Vice President Humphrey meets with Governor McKeithan in Baton Rouge, Community Relations Service officials urge negotiations, and the Justice Department threatens to prosecute the owners of segregated establishments under the Civil Rights Act which they have been violating for the past nine months.
The Klansmen, of course, are left free to continue attacking other protesters. Ray McElveen, a CZ employee, is arrested. McKeithen refuses, but offers to help broker a deal. He summons help from neighbors, and fifteen armed men arrive to defend against the KKK. The federally financed Community Medical Center will only writing a photo-essay on the bombing of hiroshima and nagasaki Blacks on Thursdays except in serious emergencies.
And because Louisiana segregation laws require separate "white" and "Colored" locals, there is a cadre of experienced Afro-American labor activists in places like Bogalusa even though Black workers in the Crown-Zellerbach plants are heavily outnumbered by whites.
Another federal lawsuit seeks to desegregate several restaurants, and brutality charges are brought against the parish K9 squad for the beating of Sam Barnes in the parish jail. And throughout, it is the armed protection of the Deacons that keeps the Movement alive by shielding the community, its leaders, and activists from assasinations, bombings, and other forms of lethal terrorism.

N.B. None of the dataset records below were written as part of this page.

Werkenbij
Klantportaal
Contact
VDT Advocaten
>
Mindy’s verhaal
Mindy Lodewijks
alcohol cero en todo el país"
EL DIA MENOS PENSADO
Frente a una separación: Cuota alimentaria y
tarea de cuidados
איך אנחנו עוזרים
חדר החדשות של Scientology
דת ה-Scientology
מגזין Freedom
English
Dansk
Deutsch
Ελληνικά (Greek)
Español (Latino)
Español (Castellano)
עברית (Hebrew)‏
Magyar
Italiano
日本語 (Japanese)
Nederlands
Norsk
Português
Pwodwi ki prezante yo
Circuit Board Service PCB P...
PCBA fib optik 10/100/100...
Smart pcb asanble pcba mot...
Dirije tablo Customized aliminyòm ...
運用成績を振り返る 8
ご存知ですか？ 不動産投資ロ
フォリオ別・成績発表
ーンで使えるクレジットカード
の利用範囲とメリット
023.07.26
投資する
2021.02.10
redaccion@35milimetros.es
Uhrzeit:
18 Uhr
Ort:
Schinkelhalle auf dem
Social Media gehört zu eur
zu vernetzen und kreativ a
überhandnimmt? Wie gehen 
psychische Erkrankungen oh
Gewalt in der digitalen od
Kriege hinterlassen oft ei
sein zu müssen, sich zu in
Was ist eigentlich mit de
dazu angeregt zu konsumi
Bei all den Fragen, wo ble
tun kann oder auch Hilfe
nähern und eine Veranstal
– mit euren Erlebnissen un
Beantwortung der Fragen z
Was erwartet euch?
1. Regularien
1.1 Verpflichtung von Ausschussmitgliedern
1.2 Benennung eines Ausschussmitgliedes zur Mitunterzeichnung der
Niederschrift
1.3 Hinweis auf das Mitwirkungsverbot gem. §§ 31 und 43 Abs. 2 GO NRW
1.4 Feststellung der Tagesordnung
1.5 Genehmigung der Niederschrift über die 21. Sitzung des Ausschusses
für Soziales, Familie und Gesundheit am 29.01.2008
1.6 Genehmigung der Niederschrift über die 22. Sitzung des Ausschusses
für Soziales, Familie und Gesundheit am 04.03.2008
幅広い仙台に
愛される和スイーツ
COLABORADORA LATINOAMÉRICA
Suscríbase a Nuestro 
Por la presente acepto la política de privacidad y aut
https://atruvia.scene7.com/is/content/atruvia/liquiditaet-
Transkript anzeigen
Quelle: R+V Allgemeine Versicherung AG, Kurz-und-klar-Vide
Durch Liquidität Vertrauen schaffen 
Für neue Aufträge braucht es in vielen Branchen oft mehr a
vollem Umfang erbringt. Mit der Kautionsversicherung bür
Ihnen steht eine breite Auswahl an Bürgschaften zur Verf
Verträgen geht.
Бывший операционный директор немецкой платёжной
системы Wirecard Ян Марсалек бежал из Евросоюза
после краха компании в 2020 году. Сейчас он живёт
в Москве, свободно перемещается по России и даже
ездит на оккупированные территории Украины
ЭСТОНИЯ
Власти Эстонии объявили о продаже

While CZ will only contract with whites to cut the timber that forms the raw material for their plants, the actual cutting and hauling labor is done by Black subcontractors who pay a commission on each load to the white man who holds the prime contract with CZ. The rising tide of Freedom Movement activity in the early s inspires Black workers to begin challenging job discrimination and segregation in the CZ plants.
When none appear, they attack reporters. The only time they said anything to me was when I had been knocked down. For more information on the Bogalusa Civil Rights Movement: They file a lawsuit to enjoin the KKK and 35 named Klansmen from violence. They beat and kick him until a group of Black men force them back long enough for Yates to reach the cafe.
They are opposed and attacked by hundreds of whites who rove the downtown area assaulting Blacks. Warned it will be bombed, the church withdraws use of its facility. They promise to improve city services such as lighting, sewage, and paving in Black neighborhoods and enforce housing health and safety codes.
Behind the protection of this patriotic cover, they sharply escalate their violence. Anticipating a violent Klan reaction, he dispatches an additional State Troopers to Bogalusa. Some businesses obey the law and serve them, but many others refuse. The police do nothing. Klansman try to grab the two women in the back seat, they pull Johnson from the car, beating and kicking him.
On May 30, some Klansmen, half in white hoods and robes, stage a Klan rally in Bogalusa. The CZ plants close for the day freeing up Klansmen who might otherwise be working.
They invent nonexistent controversies between the bad "violent tactics" of the Deacons and the good nonviolence of CORE, and they enormously exaggerate disagreements between the Deacons and other Freedom Movement organizations and leaders.
Klan harassment and threats drive a white family suspected of socializing with Blacks from town, a white Tulane student who participated in the New Orleans sit-ins is brutally assaulted, a white CZ worker is kidnapped and whipped with leather belts for the "crime" of playing folk music with Blacks in his private home.
Moore is killed instantly. Death threats and White Citizens Council economic warfare drive the few white moderates out of the county or into deep hiding.
Nor are Klansmen willing to face serious jail time. For all their bravado, Klansmen show little enthusiasm for a stand-up fight with Blacks armed and ready to return fire.
Day after day and minute by minute, the Deacons make constant tactical decisions over if, when, and how to intervene. They also promise to hire some Afro-American police officers and "consider" employing Blacks in other city jobs.
By June ofthe Los Angeles Times is claiming that there are 15, Deacons in 50 chapters across the South, other publications see in the Deacons ominous portents of Black terrorism and guerrilla armies.
They hurl bricks and bottles from speeding cars at Black pedestrians regardless of whether or not they are active with the Movement.
But for that deterrence to work, the Deacons have to continue to exist and operate as an organized force. More than police try to keep order, but they are unable or unwilling to prevent Klansmen from darting in to attack the marchers.Read the latest stories about LIFE on Time.
Throughout the Fall of and into earlySNCC and COFO organizers and volunteers continue to work with dedicated local activists to provide a Freedom Movement presence in Issaquena County. BibMe Free Bibliography & Citation Maker - MLA, APA, Chicago, Harvard.